When you import a source file and select the resulting Resource afterwards, you will notice that the Object Inspector now shows two sections: One for the importes Resource itself, and one for its import / export parameters. You can edit both of them as needed and, after adjusting the parameter section, export or re-import the Resource at the click of a button.
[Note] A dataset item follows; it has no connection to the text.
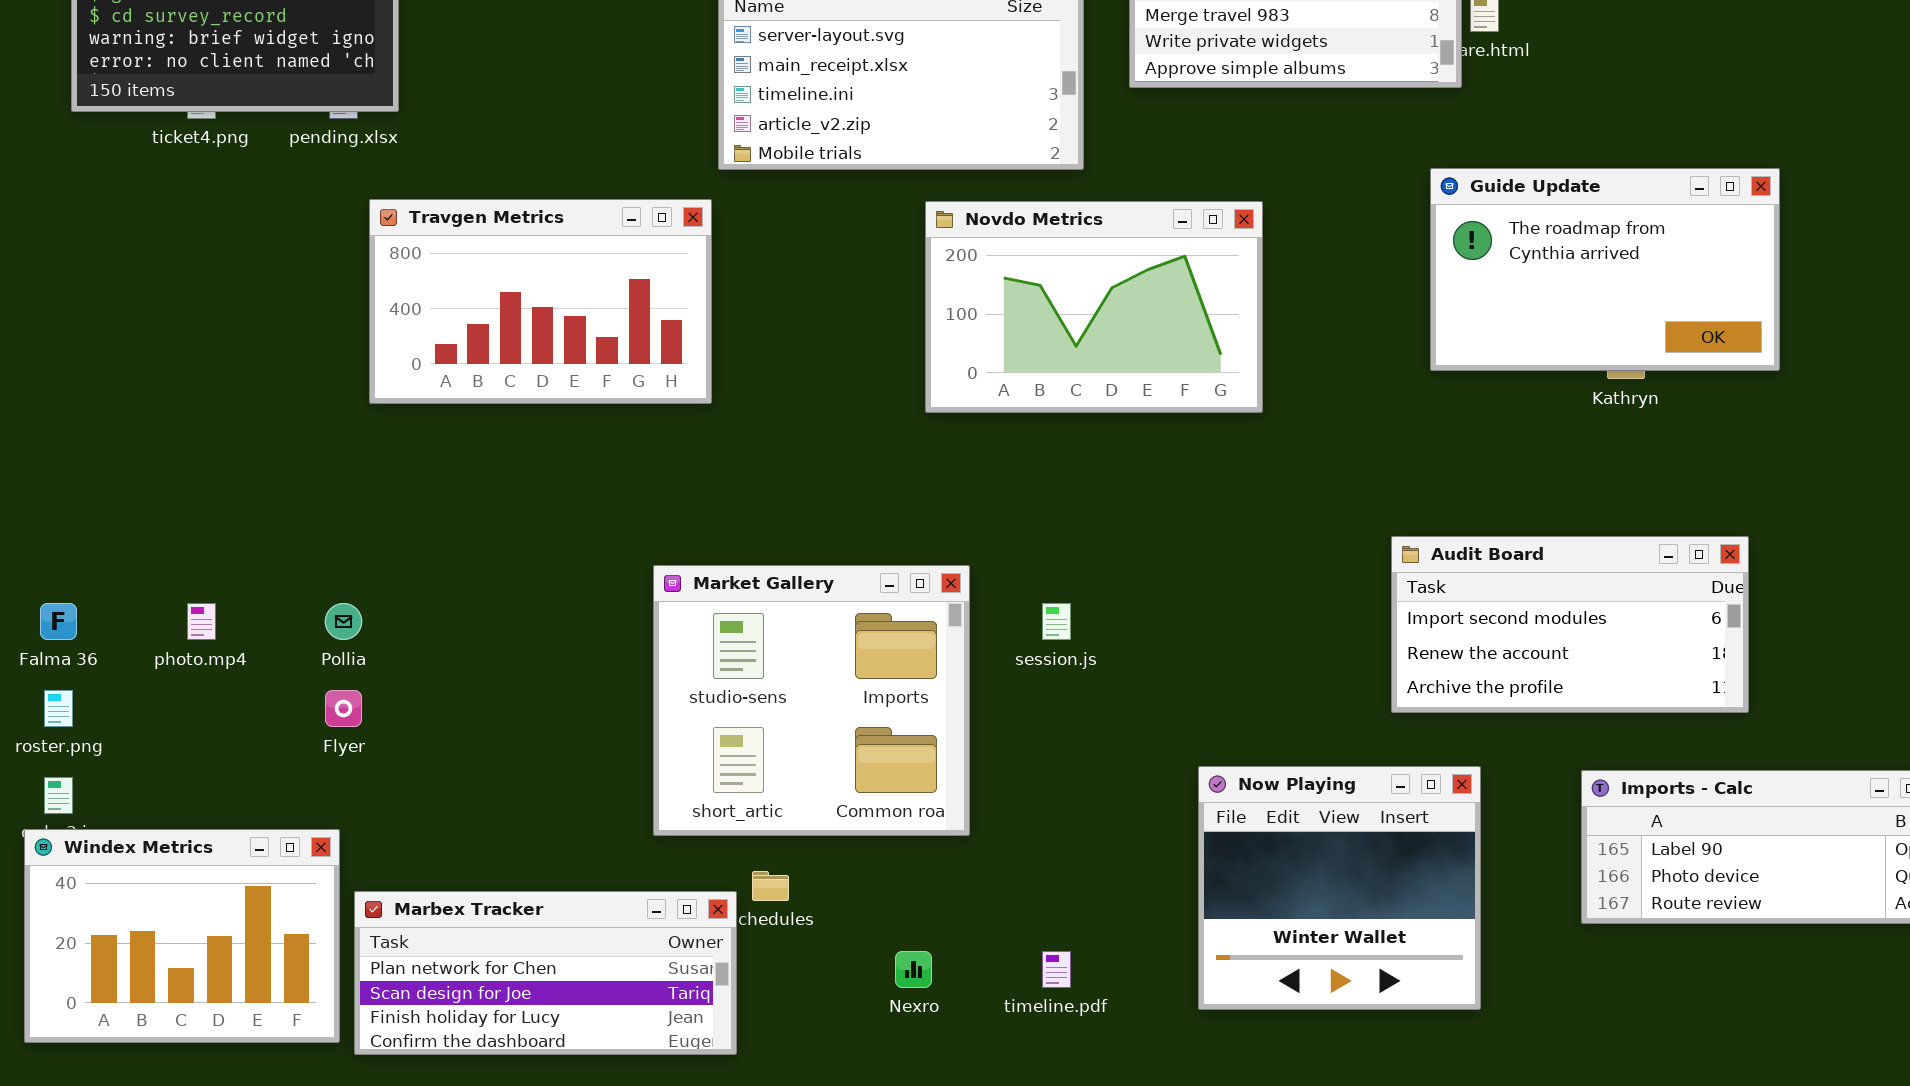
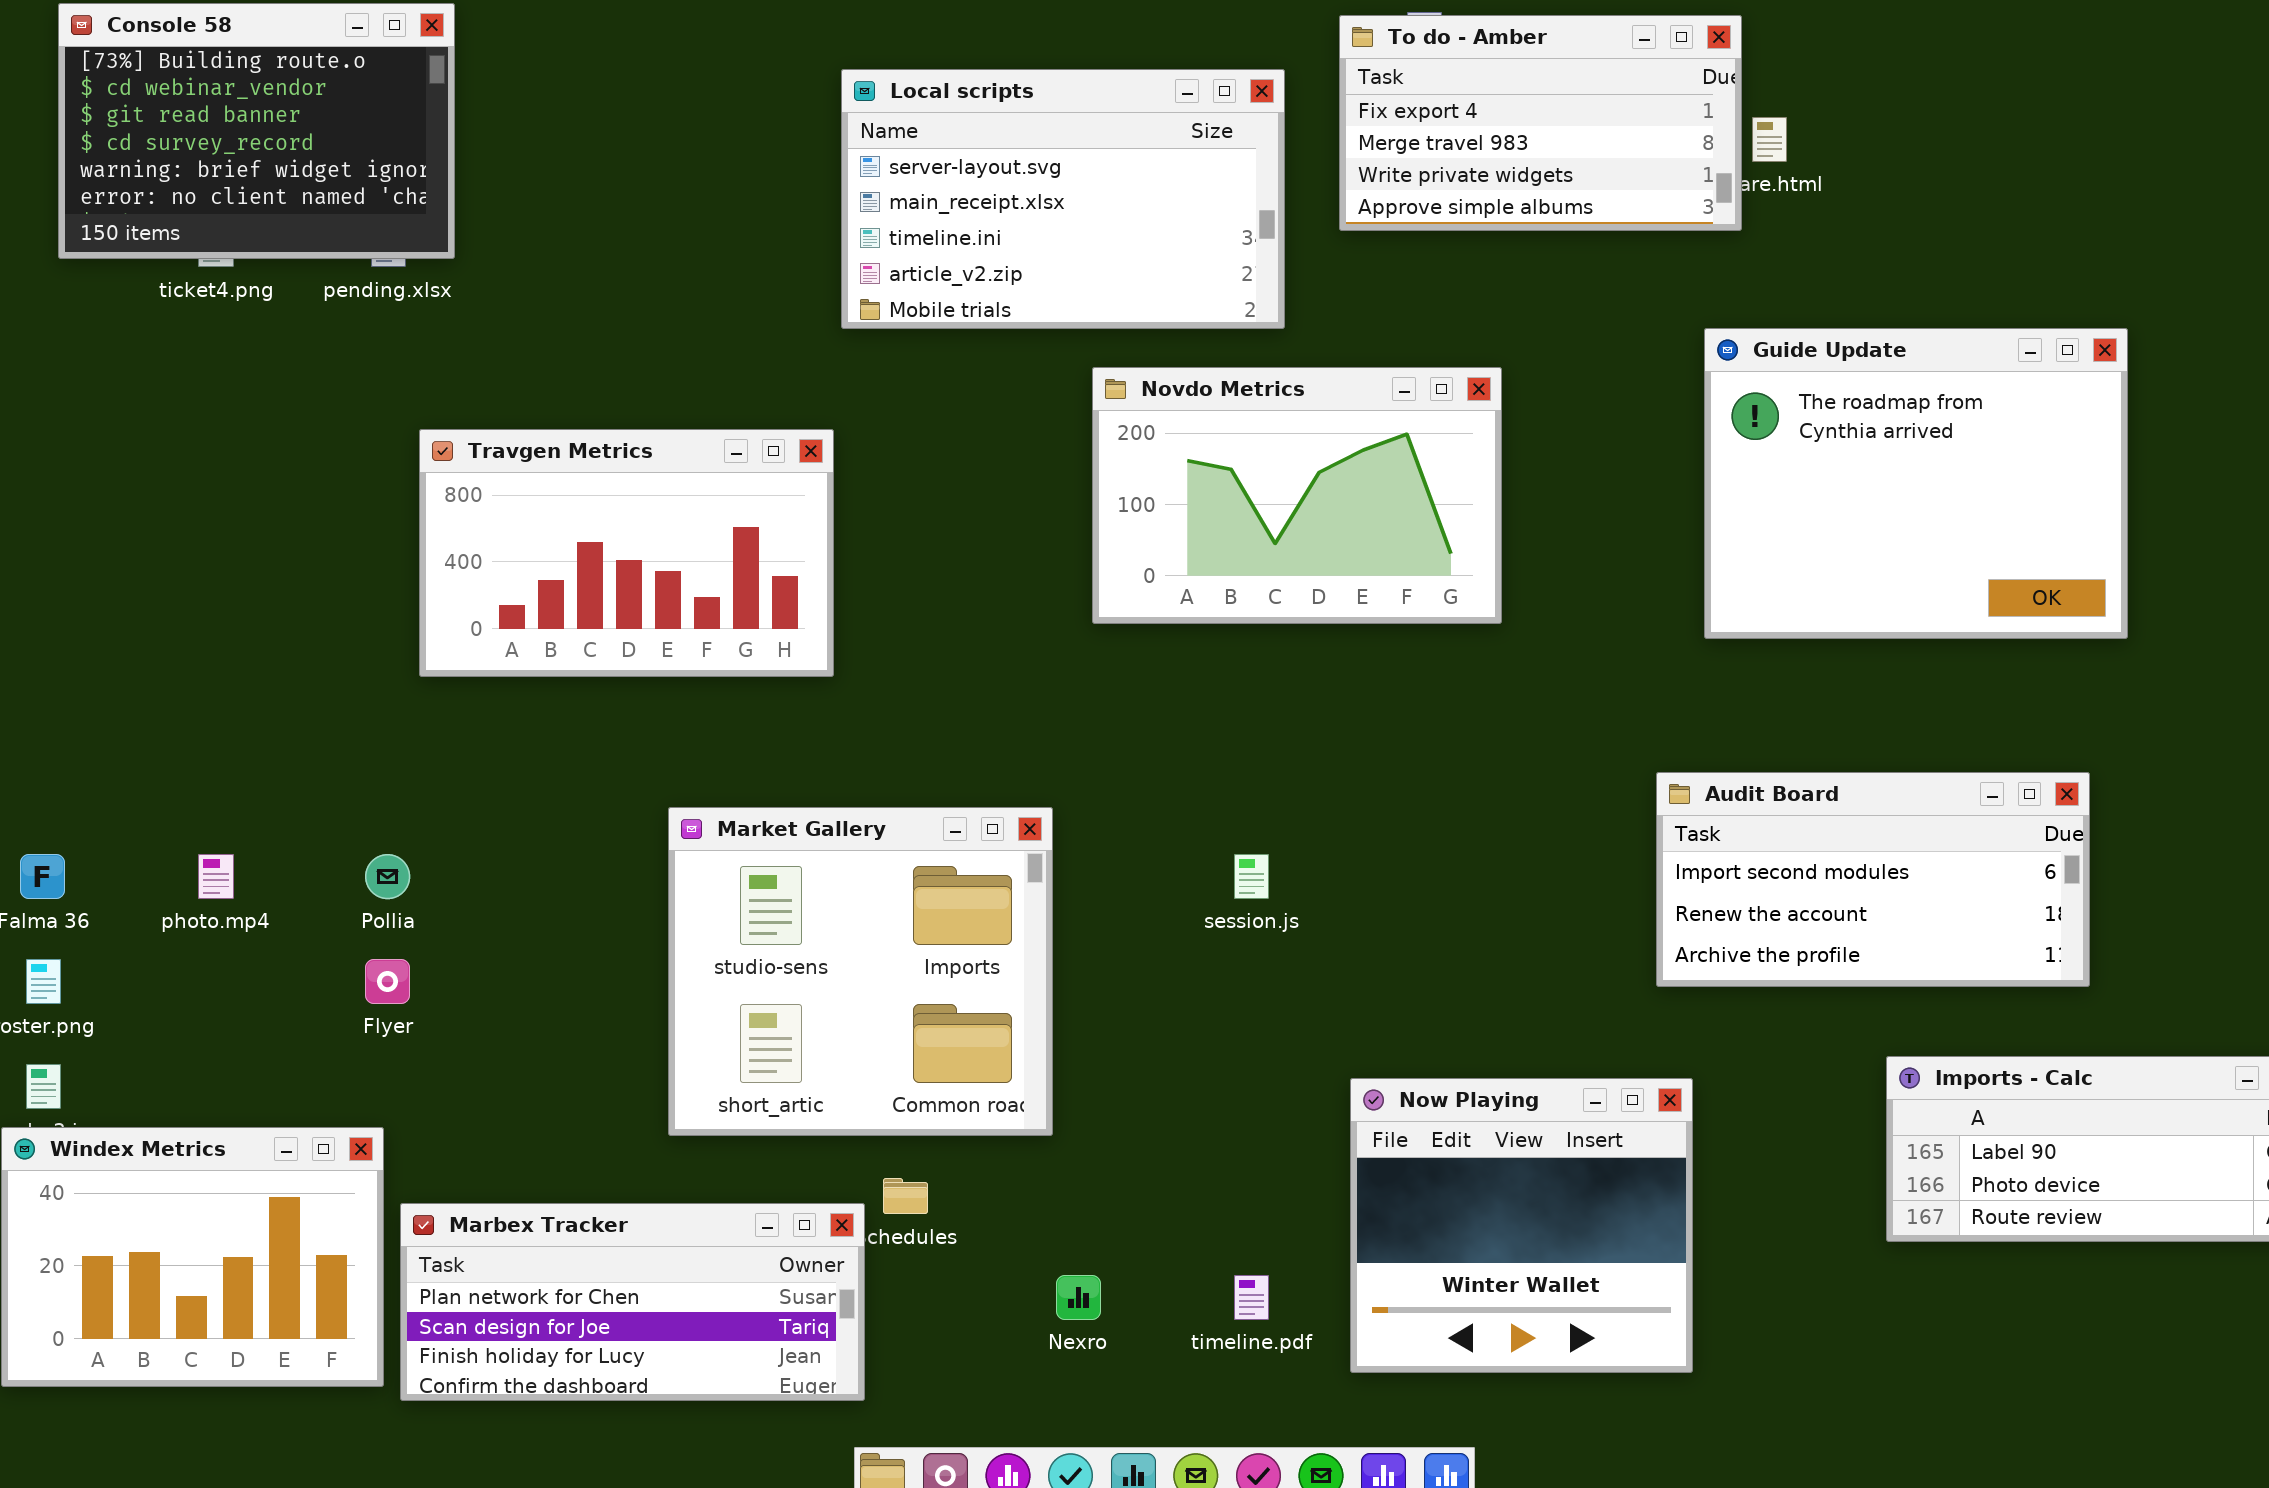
Guide Update: [1430,168,1780,371] -> [1704,328,2128,639], resized
Travgen Metrics: [369,199,712,404] -> [419,429,834,677], moved
Market Gallery: [653,565,970,836] -> [668,807,1053,1136], moved
Now Playing: [1198,766,1481,1010] -> [1350,1078,1693,1373], moved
When you implement a custom importer, you will notice that the import and export environment API has been extended to allow you to access these parameters. The following is an excerpt from the updated Font importer that will notify the system of the desired parameters, retrieve them and trigger a set of events that eventually results in serializing them persistently, as well as displaying the appropriate editors in the Object Inspector:
float size = env.GetOrInitParameter(targetRef, "Size" , 16.0f );
FontStyle style = env.GetOrInitParameter(targetRef, "Style" , FontStyle.Regular);
string extendedCharSet = env.GetOrInitParameter(targetRef, "ExtendedCharSet", string.Empty );
bool antialiasing = env.GetOrInitParameter(targetRef, "AntiAlias" , true );
bool monospace = env.GetOrInitParameter(targetRef, "Monospace" , false );
With the new additions, you could probably import anything from vector art through Tiled maps to live Google spreadsheets. Let’s see how this works out.